Source records:
━━━━━━━━

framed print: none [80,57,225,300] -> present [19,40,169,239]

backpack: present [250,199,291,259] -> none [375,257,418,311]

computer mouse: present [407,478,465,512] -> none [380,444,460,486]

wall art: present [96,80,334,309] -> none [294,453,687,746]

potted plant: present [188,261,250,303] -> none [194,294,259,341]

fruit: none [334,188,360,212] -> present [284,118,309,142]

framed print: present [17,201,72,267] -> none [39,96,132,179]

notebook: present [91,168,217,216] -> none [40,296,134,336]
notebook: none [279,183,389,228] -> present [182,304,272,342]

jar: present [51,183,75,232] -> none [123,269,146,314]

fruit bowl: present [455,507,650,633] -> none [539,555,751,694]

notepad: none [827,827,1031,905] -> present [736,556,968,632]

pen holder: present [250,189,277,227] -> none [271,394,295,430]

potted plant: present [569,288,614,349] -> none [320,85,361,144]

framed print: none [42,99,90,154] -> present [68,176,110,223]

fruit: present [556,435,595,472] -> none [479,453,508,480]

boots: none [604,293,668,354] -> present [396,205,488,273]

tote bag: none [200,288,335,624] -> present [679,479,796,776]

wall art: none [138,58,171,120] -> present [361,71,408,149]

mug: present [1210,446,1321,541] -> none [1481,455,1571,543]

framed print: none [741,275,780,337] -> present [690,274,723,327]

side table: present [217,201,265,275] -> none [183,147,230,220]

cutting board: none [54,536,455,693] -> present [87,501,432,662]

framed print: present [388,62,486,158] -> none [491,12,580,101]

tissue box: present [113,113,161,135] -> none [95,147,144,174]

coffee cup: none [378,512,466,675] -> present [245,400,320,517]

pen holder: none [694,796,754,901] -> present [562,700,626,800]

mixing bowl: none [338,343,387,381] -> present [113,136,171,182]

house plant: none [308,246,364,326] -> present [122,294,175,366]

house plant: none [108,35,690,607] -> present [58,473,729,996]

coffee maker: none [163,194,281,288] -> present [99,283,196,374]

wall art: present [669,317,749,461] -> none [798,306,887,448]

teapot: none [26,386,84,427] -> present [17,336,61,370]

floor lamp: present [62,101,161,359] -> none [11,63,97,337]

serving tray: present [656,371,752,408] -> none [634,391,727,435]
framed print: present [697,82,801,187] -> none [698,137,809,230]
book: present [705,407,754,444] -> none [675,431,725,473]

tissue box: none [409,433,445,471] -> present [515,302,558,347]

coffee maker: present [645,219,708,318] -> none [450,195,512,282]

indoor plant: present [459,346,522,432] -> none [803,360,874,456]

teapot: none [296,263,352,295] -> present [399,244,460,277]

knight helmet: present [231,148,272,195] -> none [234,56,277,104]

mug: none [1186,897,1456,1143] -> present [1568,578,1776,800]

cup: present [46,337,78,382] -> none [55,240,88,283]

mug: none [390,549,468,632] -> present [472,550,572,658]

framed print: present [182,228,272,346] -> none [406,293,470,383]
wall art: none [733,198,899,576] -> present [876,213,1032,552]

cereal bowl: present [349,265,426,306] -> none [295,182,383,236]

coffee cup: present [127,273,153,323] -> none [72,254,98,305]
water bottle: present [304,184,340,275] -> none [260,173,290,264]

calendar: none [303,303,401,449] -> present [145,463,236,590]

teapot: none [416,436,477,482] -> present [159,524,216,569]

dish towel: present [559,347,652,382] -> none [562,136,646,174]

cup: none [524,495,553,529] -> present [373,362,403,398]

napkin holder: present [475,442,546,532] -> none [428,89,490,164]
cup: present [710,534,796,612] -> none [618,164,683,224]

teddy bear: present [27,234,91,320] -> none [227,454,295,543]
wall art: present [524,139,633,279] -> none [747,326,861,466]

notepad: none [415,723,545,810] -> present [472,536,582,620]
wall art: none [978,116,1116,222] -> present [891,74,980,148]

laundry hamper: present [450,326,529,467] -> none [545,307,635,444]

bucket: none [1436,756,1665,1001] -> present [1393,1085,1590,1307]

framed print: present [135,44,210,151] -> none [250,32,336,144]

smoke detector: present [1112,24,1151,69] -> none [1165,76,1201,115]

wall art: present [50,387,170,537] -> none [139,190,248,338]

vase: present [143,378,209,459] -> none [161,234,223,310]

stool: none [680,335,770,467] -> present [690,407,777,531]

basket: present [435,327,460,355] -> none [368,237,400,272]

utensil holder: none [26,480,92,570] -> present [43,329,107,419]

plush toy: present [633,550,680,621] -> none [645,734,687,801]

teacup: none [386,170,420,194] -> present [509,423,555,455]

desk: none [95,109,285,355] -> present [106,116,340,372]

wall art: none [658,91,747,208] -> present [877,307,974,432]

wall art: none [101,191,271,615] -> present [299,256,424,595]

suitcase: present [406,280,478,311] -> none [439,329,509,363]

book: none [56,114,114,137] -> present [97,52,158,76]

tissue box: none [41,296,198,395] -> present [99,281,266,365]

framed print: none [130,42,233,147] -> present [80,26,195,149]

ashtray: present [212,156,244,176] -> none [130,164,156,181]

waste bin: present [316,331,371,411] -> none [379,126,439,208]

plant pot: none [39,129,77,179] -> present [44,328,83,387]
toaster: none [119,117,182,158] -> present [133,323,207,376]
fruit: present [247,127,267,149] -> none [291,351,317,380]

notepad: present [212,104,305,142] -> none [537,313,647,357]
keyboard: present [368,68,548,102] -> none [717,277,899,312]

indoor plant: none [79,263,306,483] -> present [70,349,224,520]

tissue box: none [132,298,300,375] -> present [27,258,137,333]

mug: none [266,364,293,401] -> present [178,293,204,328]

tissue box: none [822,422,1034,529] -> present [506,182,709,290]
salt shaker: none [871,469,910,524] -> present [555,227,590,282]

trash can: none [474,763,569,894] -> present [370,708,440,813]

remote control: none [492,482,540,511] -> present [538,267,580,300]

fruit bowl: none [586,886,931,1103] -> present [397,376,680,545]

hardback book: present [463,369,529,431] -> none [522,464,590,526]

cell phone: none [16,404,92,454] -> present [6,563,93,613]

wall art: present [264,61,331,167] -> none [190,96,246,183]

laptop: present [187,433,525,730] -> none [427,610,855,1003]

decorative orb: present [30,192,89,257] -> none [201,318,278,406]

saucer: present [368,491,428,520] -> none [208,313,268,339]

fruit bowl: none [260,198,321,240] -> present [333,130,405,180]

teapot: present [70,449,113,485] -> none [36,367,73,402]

━━━━━━━━

Exercise: Identify every line above that includes the word "house", and show those lines.

Task response:
house plant: none [308,246,364,326] -> present [122,294,175,366]
house plant: none [108,35,690,607] -> present [58,473,729,996]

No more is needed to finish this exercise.